Closely on the heels of the massive Equifax data breach and its own cybersecurity incident – in which SEC Chairman Jay Clayton admitted that the agency’s hack likely provided the basis for illicit gains through trading – the SEC has announced two separate enforcement initiatives to build on its existing enforcement division.
First, the creation of an SEC cyber unit will target “cyber-related misconduct,” and second, a retail strategy task force will implement initiatives that directly affect retail investors.
The SEC’s announcement came one day before Clayton was scheduled to testify before a Senate panel, in which he told elected officials that he learned of the data breach at the agency “belatedly” and that it could still take quite a bit of time before the full extent of the intrusion is understood.
The federal agency’s newly formed cyber unit has apparently been in the planning stages for months, intended to complement the incoming chairman’s initiatives to create a “cybersecurity working group to coordinate information sharing, risk monitoring, and incident response efforts throughout the agency,” SEC officials said.
The division’s expertise has sought to keep pace with the current cyber-climate, but co-director of the SEC’s enforcement division, Stephanie Avakian echoed in her statement, “The cyber unit will enhance our ability to detect and investigate cyber threats through increasing expertise in an area of critical national importance.” Robert Cohen has been appointed chief of the cyber unit – reassigned from his role as co-chief of the market abuse unit.
During his Senate testimony – Clayton’s first time before the Senate Banking Committee since taking office in May 2017 – several U.S. senators pressed the chairman to abide by the same, if not higher, standards as the companies he regulates.
“When we learn a year after the fact that the SEC had its own breach and that it likely led to illegal stock trades, it raises questions about why the SEC seems to have swept this under the rug,” asked Ohio Sen.

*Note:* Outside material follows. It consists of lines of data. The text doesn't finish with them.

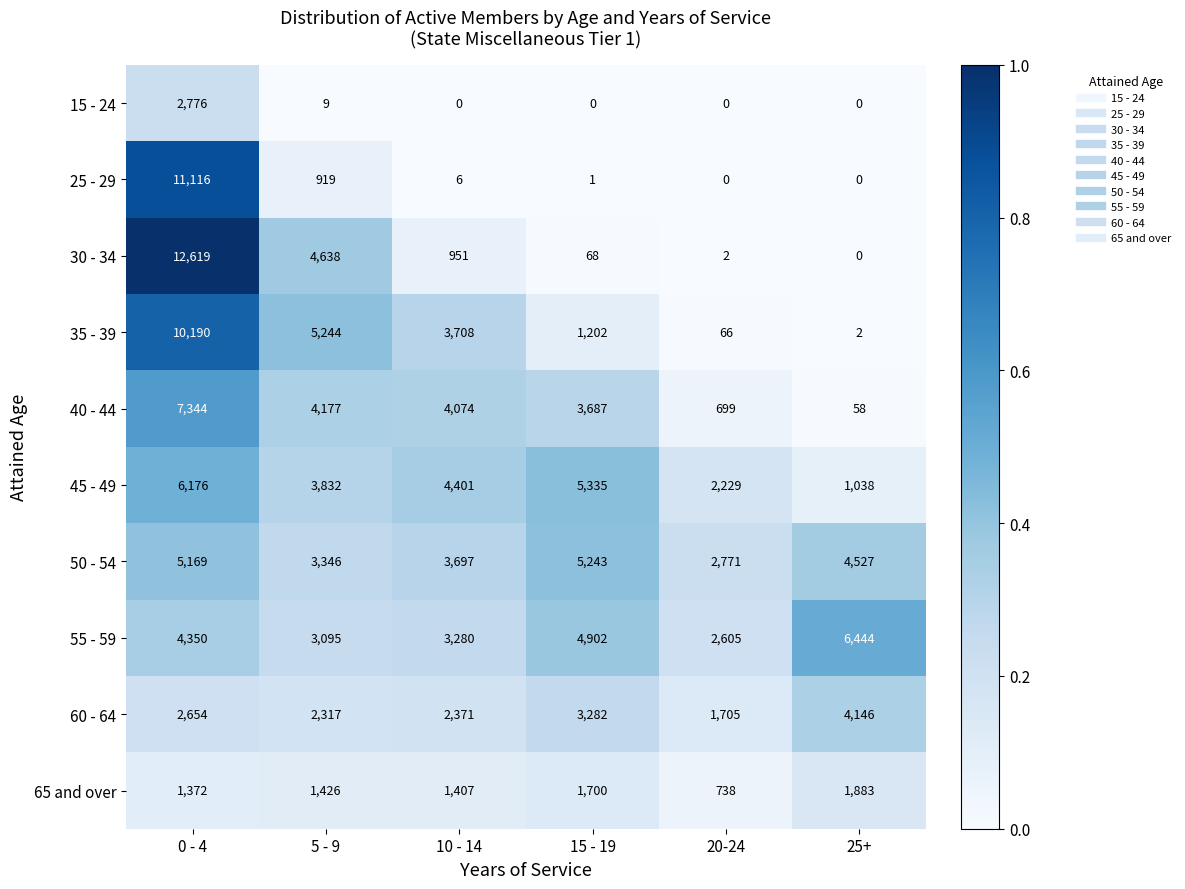

At which category does the chart reach its peak across all series?

0 - 4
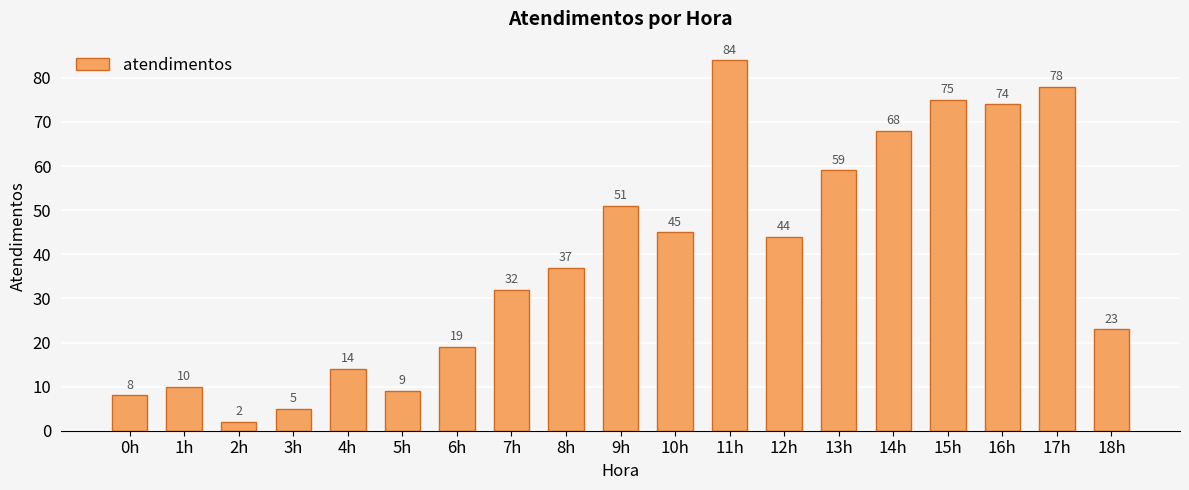

Which has a higher value, 5h or 10h?

10h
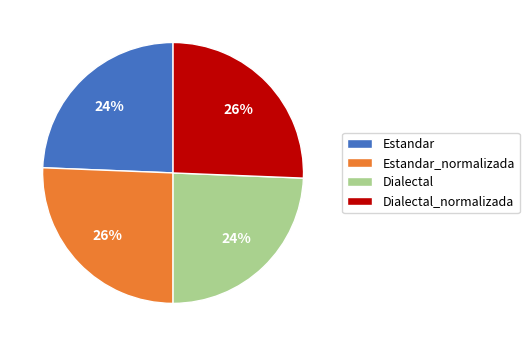

Count the number of slices in the pie.

4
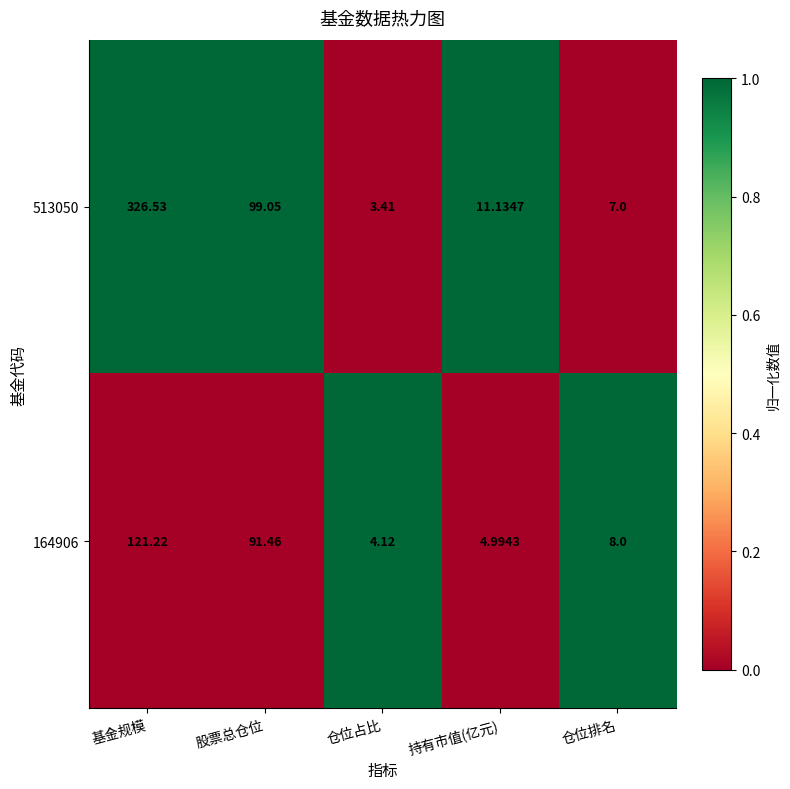

At which label does 164906 first exceed 8?

基金规模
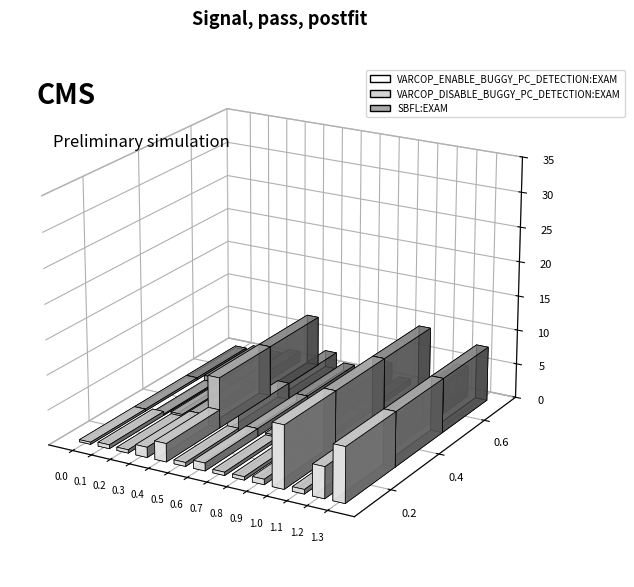

What is the value of the SBFL:EXAM bar at the 11th from the left?

9.0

Sherrod Brown, according to The Washington Post. “What else are we not being told, what other information is at risk, and what are the consequences?”
Clayton aptly answered by asserting that reporting a vulnerability before fully understanding it can lead others to “try to test and probe it.” However, this answer my draw attention back to the fact that Equifax intrusion came on the back of a months-old, and already patched, vulnerability.
Facing pressure from the company’s board in the wake of the massive breach, Equifax CEO Richard Smith announced his departure from the company in the form of an “early retirement”– in which he could walk away with at least $18 million in pension benefits.